Always go to Margate

The light lifts my soul. The wind tells me I’m alive (and it is always windy). I can look at the sky and somehow relate my life today, to Turner’s life and painting 200-odd years ago.

Margate Sands. Stormy

And I can see the faded glory of a Victorian seaside escape. Where the wealthy would escape from London to take the sea air and maybe visit the mysterious Shell grotto. I imagine ladies bustling in full-skirted, long white frothy dresses, with parasols. I think about the London they were escaping, of pollution, busyness, Poor Laws and hard work. Perhaps a London I imagine, and at this point I generally wish I’d studied more history. But the grand old buildings are still there, I see them imposing and proud, despite the march of time. And nestled in the old frontages, I can see the Wimpy bar, still open and the neon lights of the arcades.

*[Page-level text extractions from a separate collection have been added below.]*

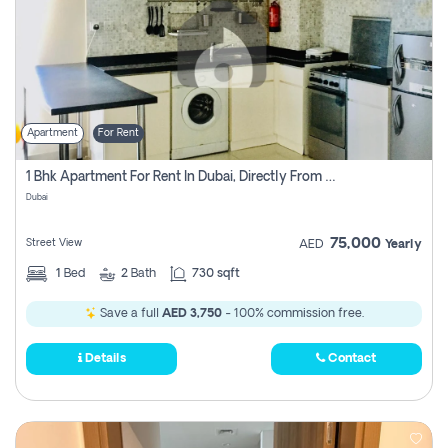
Apartment
For Rent
1 Bhk Apartment For Rent In Dubai, Directly From Owner
Dubai
75,000
Street View
AED
Yearly
1
Bed
2
Bath
730 sqft
Save a full
AED 3,750
- 100% commission free.
Details
Contact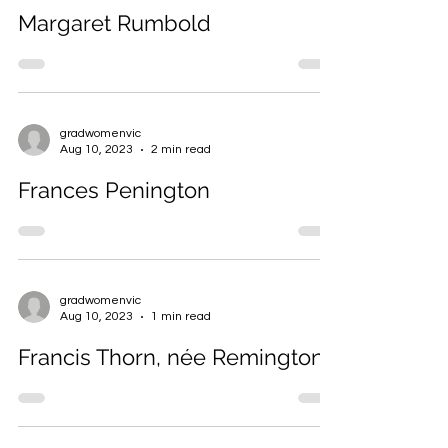
gradwomenvic
Aug 10, 2023
2 min read
Margaret Rumbold
gradwomenvic
Aug 10, 2023
2 min read
Frances Penington
gradwomenvic
Aug 10, 2023
1 min read
Francis Thorn, née Remington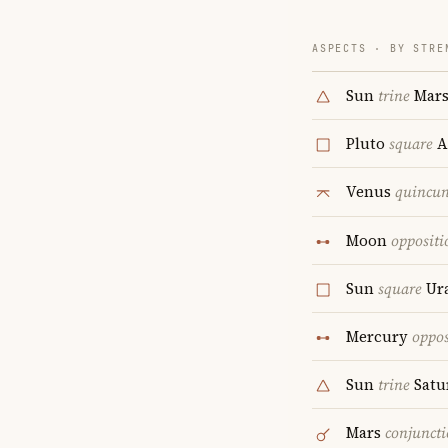
ASPECTS · BY STRE
Sun
trine
Mar
Pluto
square
A
Venus
quincu
Moon
oppositi
Sun
square
Ur
Mercury
oppos
Sun
trine
Satu
Mars
conjunct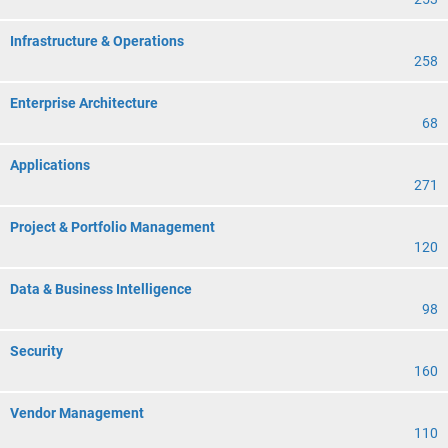
Infrastructure & Operations
258
Enterprise Architecture
68
Applications
271
Project & Portfolio Management
120
Data & Business Intelligence
98
Security
160
Vendor Management
110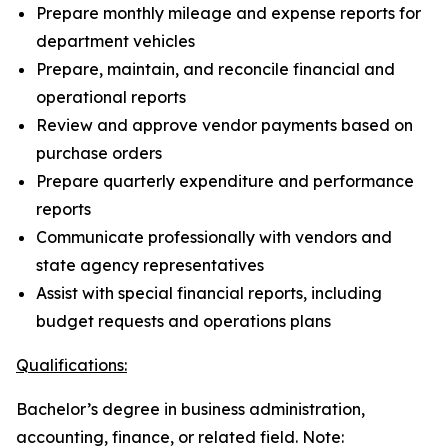
Prepare monthly mileage and expense reports for
department vehicles
Prepare, maintain, and reconcile financial and
operational reports
Review and approve vendor payments based on
purchase orders
Prepare quarterly expenditure and performance
reports
Communicate professionally with vendors and
state agency representatives
Assist with special financial reports, including
budget requests and operations plans
Qualifications:
Bachelor’s degree in business administration,
accounting, finance, or related field. Note: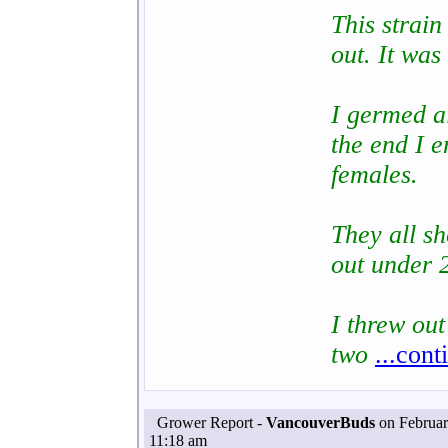
This strai
out. It was
I germed al
the end I e
females.
They all s
out under 2
I threw out
two
...cont
Grower Report -
VancouverBuds
on Februar
11:18 am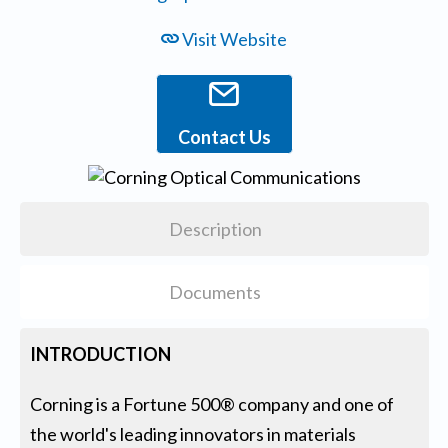
Visit Website
Contact Us
Description
Documents
INTRODUCTION
Corning is a Fortune 500® company and one of
the world's leading innovators in materials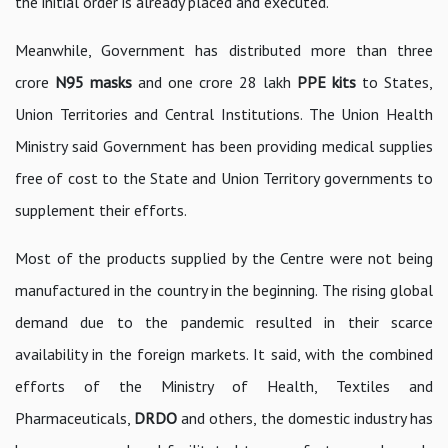
the initial order is already placed and executed.
Meanwhile, Government has distributed more than three
crore
N95 masks
and one crore 28 lakh
PPE kits
to States,
Union Territories and Central Institutions. The Union Health
Ministry said Government has been providing medical supplies
free of cost to the State and Union Territory governments to
supplement their efforts.
Most of the products supplied by the Centre were not being
manufactured in the country in the beginning. The rising global
demand due to the pandemic resulted in their scarce
availability in the foreign markets. It said, with the combined
efforts of the Ministry of Health, Textiles and
Pharmaceuticals,
DRDO
and others, the domestic industry has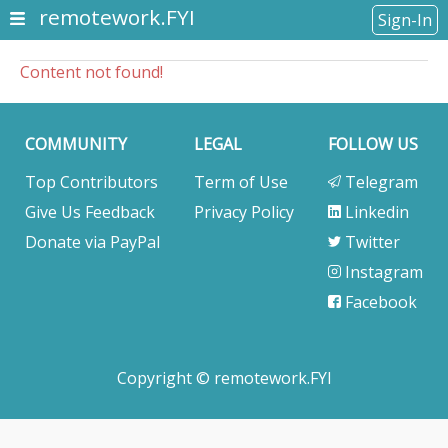
remotework.FYI
Sign-In
Content not found!
COMMUNITY
LEGAL
FOLLOW US
Top Contributors
Term of Use
Telegram
Give Us Feedback
Privacy Policy
Linkedin
Donate via PayPal
Twitter
Instagram
Facebook
Copyright © remotework.FYI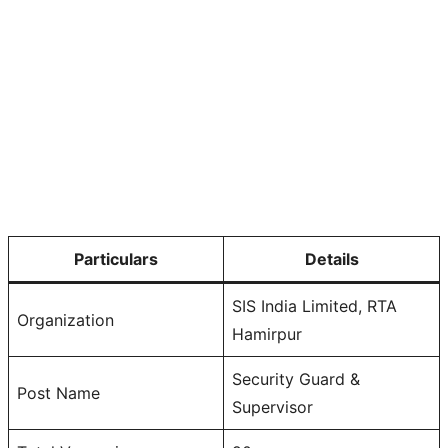
Particulars
Details
SIS India Limited, RTA
Organization
Hamirpur
Security Guard &
Post Name
Supervisor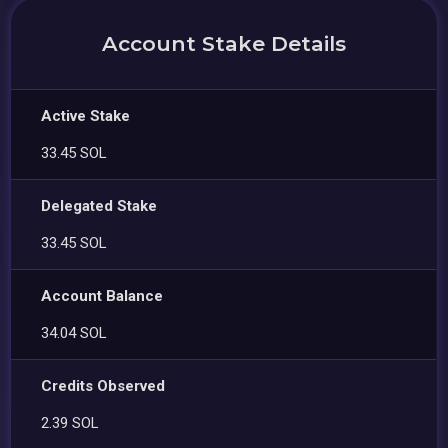
Account Stake Details
Active Stake
33.45 SOL
Delegated Stake
33.45 SOL
Account Balance
34.04 SOL
Credits Observed
2.39 SOL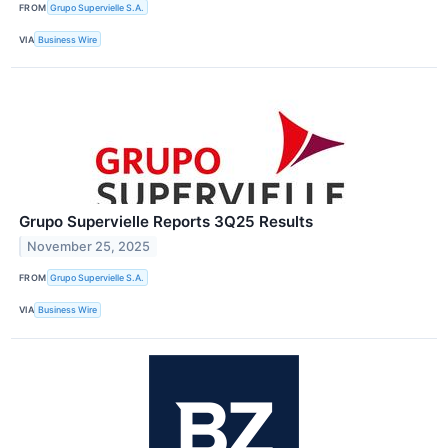
FROM
Grupo Supervielle S.A.
VIA
Business Wire
Grupo Supervielle Reports 3Q25 Results
November 25, 2025
FROM
Grupo Supervielle S.A.
VIA
Business Wire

And it’s the neon, slightly scuzzy round-the-edges, not quite so picture-perfect Margate, that makes me think of Tracey Emin. She’s the other person I always think of in Margate. Her and Turner. Some things they have in common: they both hustled their way from humble beginnings, pioneered their own techniques and approach, ignored expectations, shocked the establishment and achieved fantastic commercial success in their own lifetime.

But for me, there’s something more about Emin. I feel this huge gratitude for the brutally honest work she has put out into the world. She’s bold and brave and unapologetic. When I’m in Margate I always feel that bit closer to her and admire her all the more. Her art is about life and love, and not the picture-postcard version. It’s gritty and real and female. And she took that into the,  suffocatingly male art world of the 1990’s – definitely one of my artist heroes.